Written task: The lines you return should be those containing the string "Pausado", taken from the data below.

Records for this exercise:
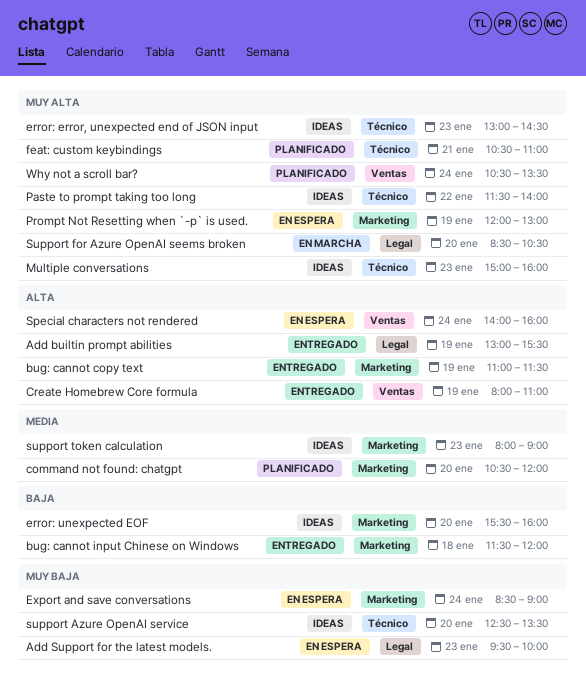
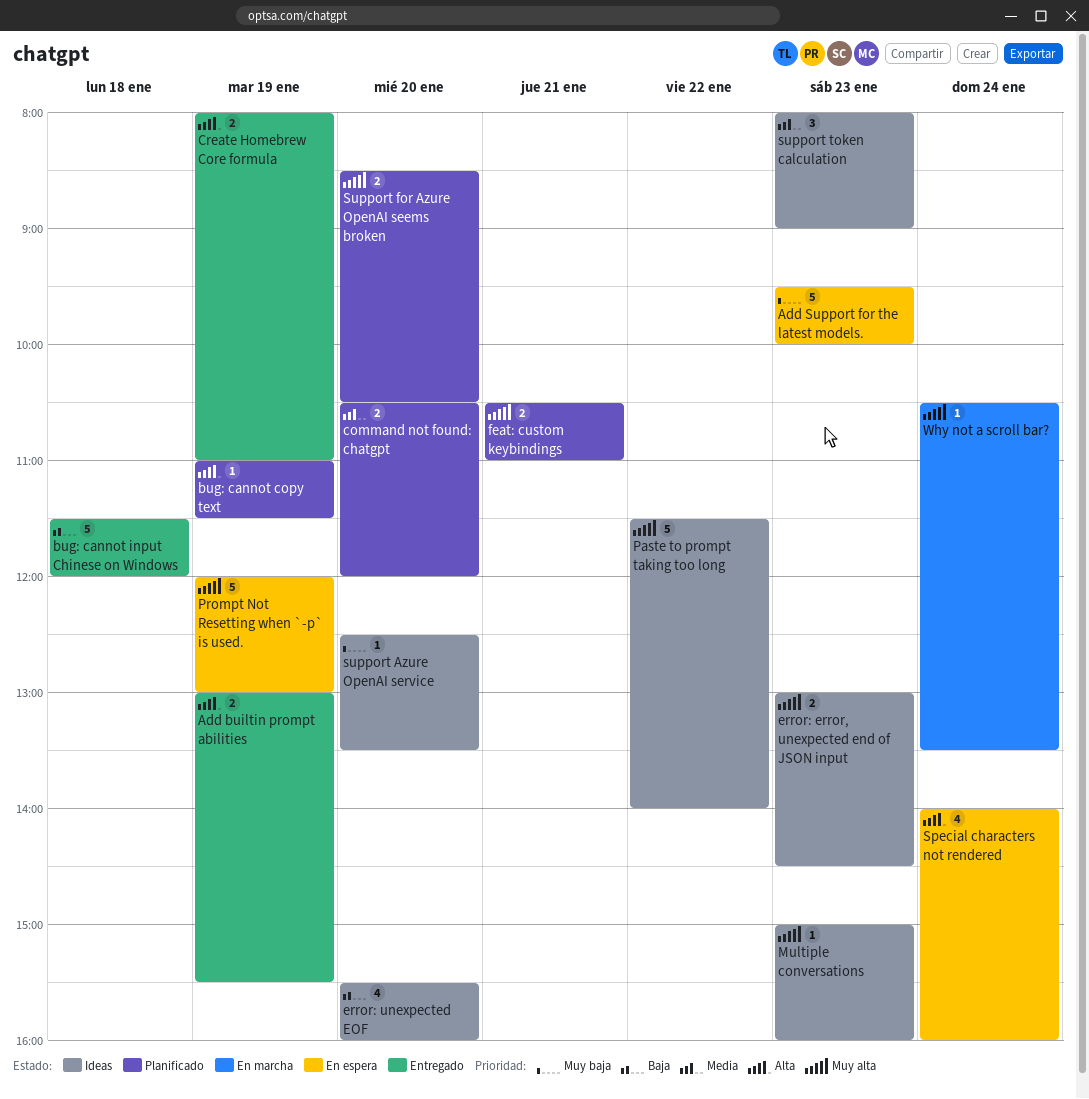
bug: cannot copy text, status: Entregado -> Planificado
Export and save conversations: present -> none
Support for Azure OpenAI seems broken, status: En marcha -> Planificado
Why not a scroll bar?, status: Planificado -> En marcha

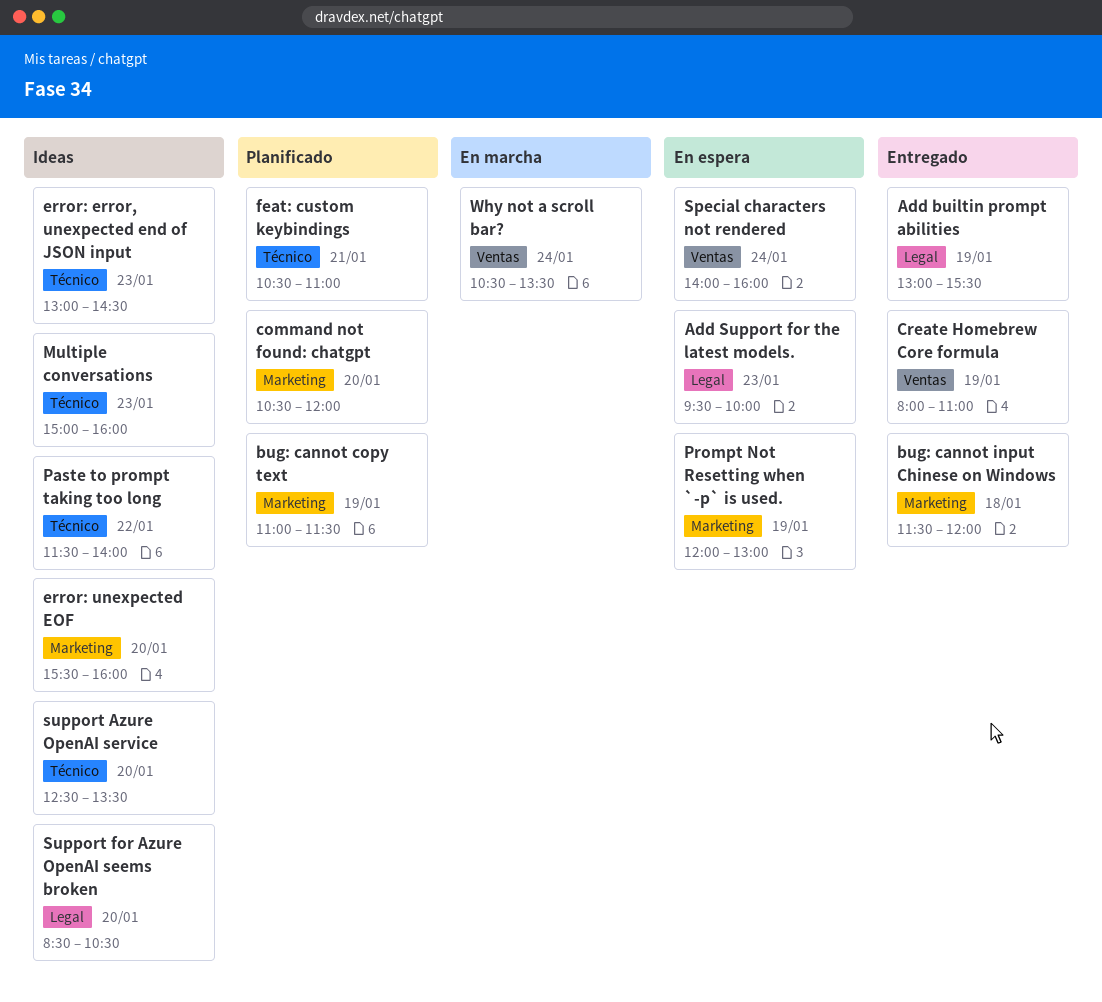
Support for Azure OpenAI seems broken, status: Planificado -> Ideas
support token calculation: present -> none

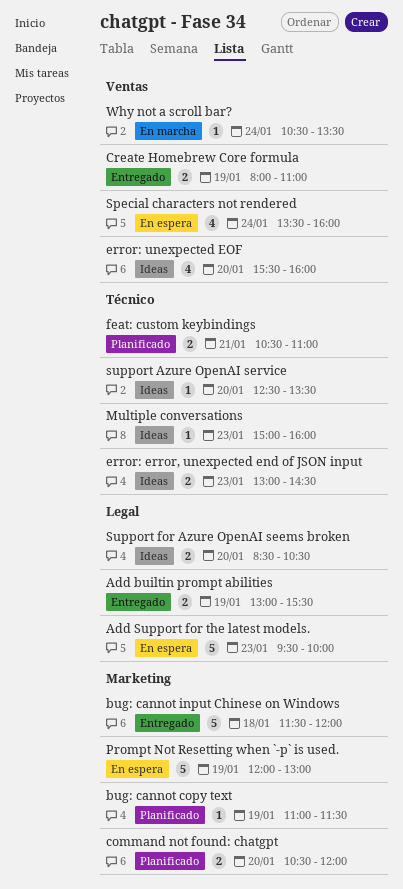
error: unexpected EOF, label: Marketing -> Ventas
Paste to prompt taking too long: present -> none
Special characters not rendered, begins: 14:00 -> 13:30

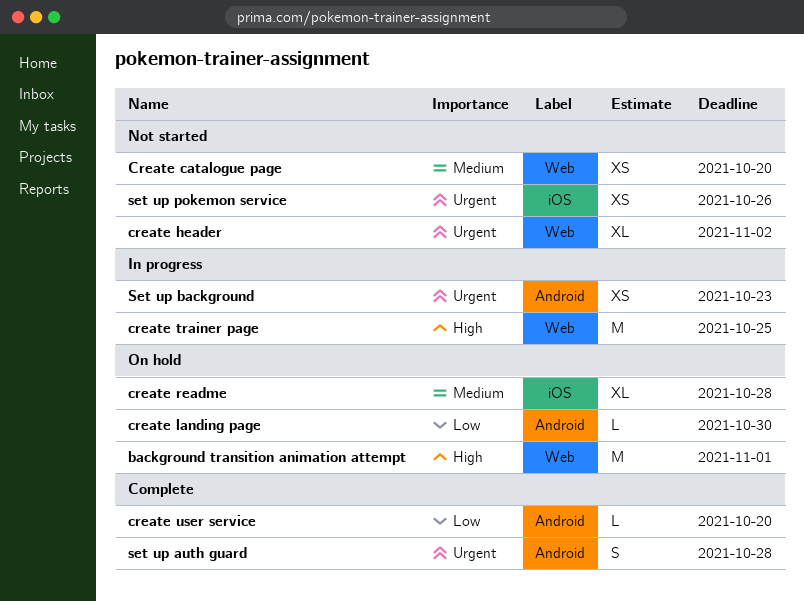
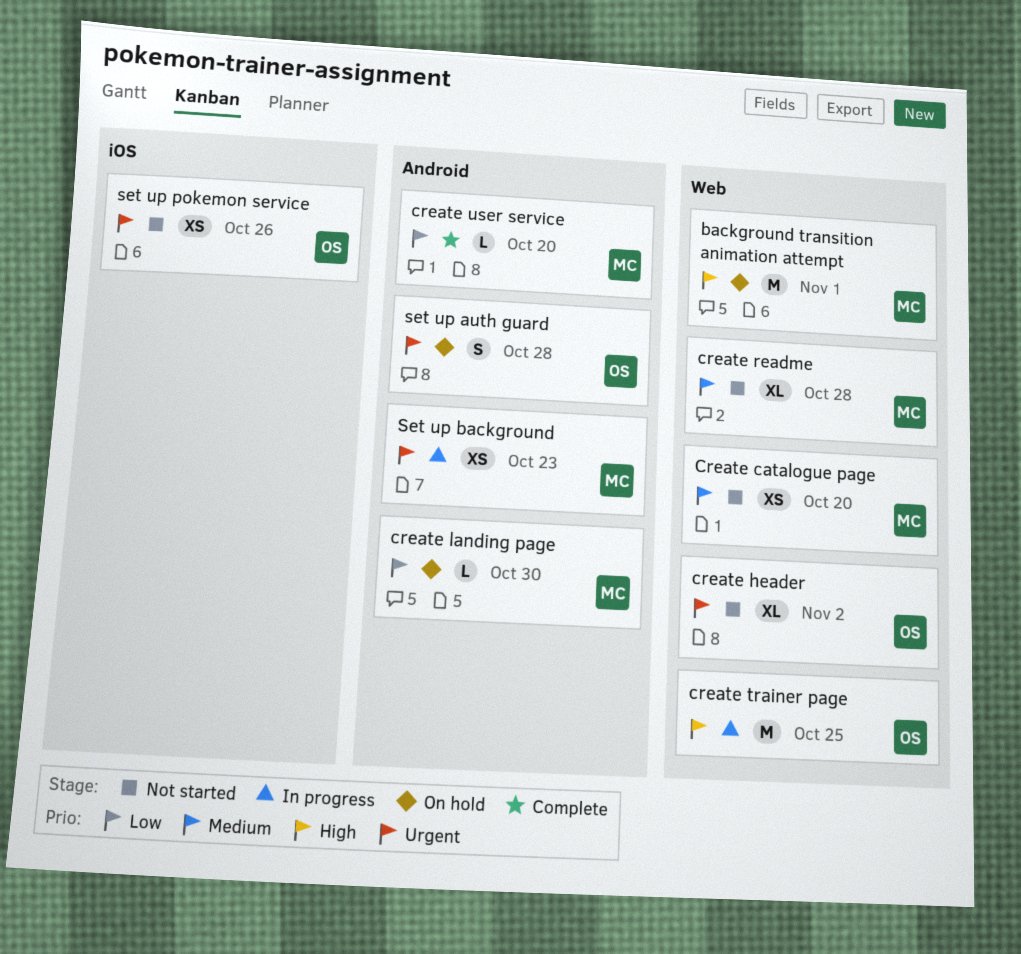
create readme, status: On hold -> Not started
create readme, label: iOS -> Web
set up auth guard, status: Complete -> On hold

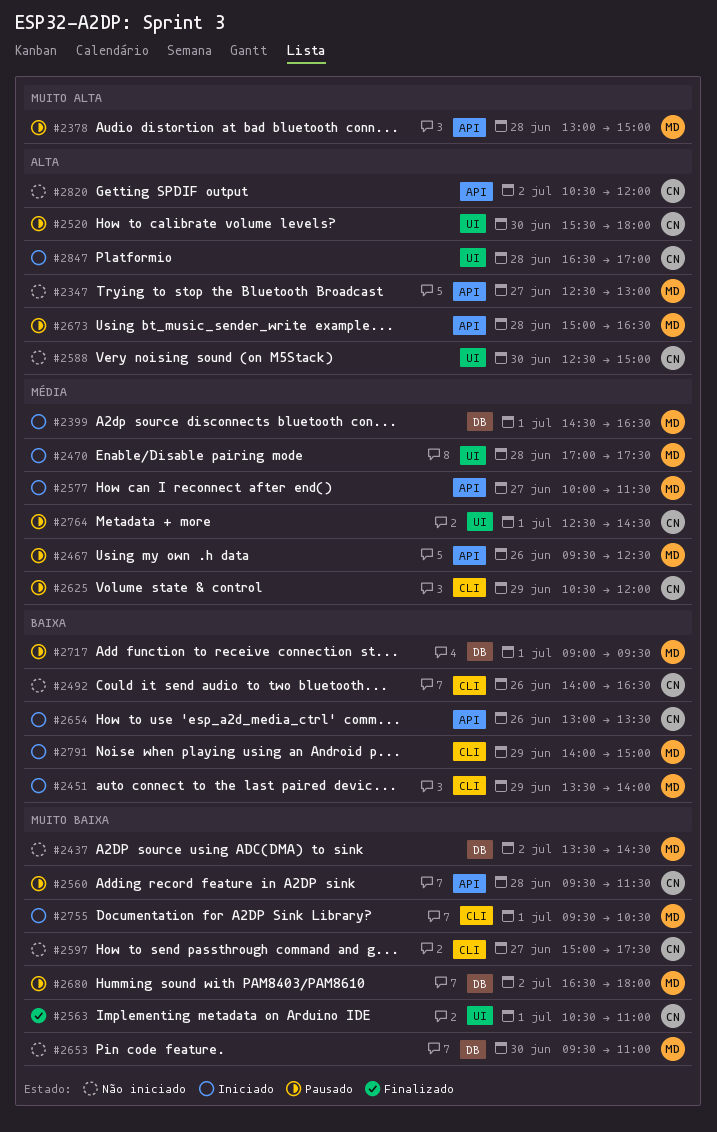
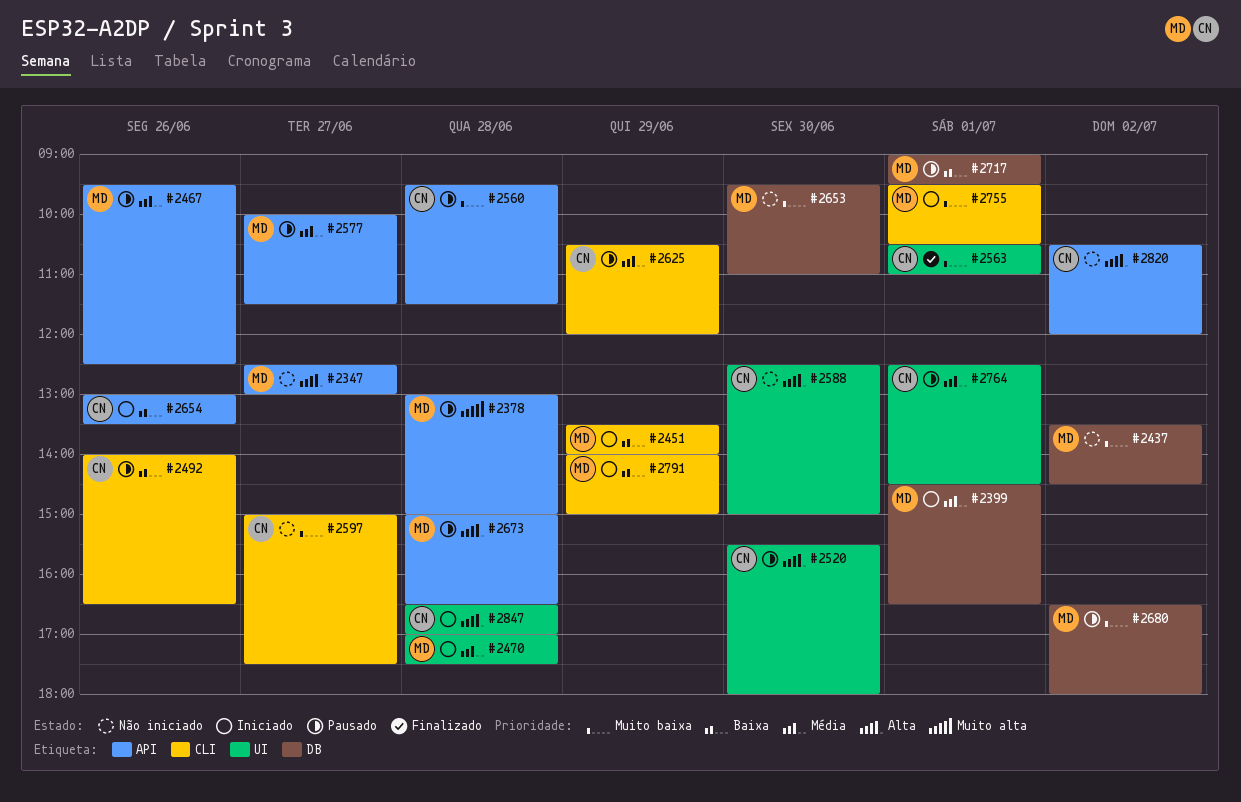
#2492, status: Não iniciado -> Pausado
#2577, status: Iniciado -> Pausado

Your response:
#2492, status: Não iniciado -> Pausado
#2577, status: Iniciado -> Pausado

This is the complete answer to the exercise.